(Records to use Opens)

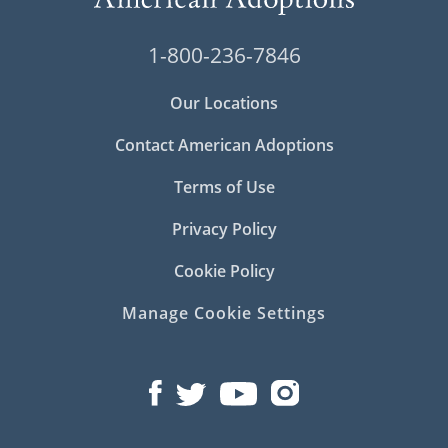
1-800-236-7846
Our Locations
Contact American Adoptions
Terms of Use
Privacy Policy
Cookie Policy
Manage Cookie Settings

(Records to use Closes)
(Records to use Opens)

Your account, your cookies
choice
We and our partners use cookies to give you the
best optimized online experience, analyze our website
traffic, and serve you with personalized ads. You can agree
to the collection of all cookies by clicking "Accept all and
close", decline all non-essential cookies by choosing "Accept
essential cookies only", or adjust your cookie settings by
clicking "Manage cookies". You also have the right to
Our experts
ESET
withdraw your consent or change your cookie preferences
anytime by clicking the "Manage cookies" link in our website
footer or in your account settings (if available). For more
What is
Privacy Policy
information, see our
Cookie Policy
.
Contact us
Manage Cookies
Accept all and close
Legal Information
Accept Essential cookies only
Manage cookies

(Records to use Closes)

#### About this task:
Could you put everything from the line containing "1-800-236-7846" down to the line containing "Manage Cookie Settings" into a Markdown table with the columns Row and Line, numbering each row and leaving out any blank lines?

#### Final answer:
| Row | Line |
|---|---|
| 1 | 1-800-236-7846 |
| 2 | Our Locations |
| 3 | Contact American Adoptions |
| 4 | Terms of Use |
| 5 | Privacy Policy |
| 6 | Cookie Policy |
| 7 | Manage Cookie Settings |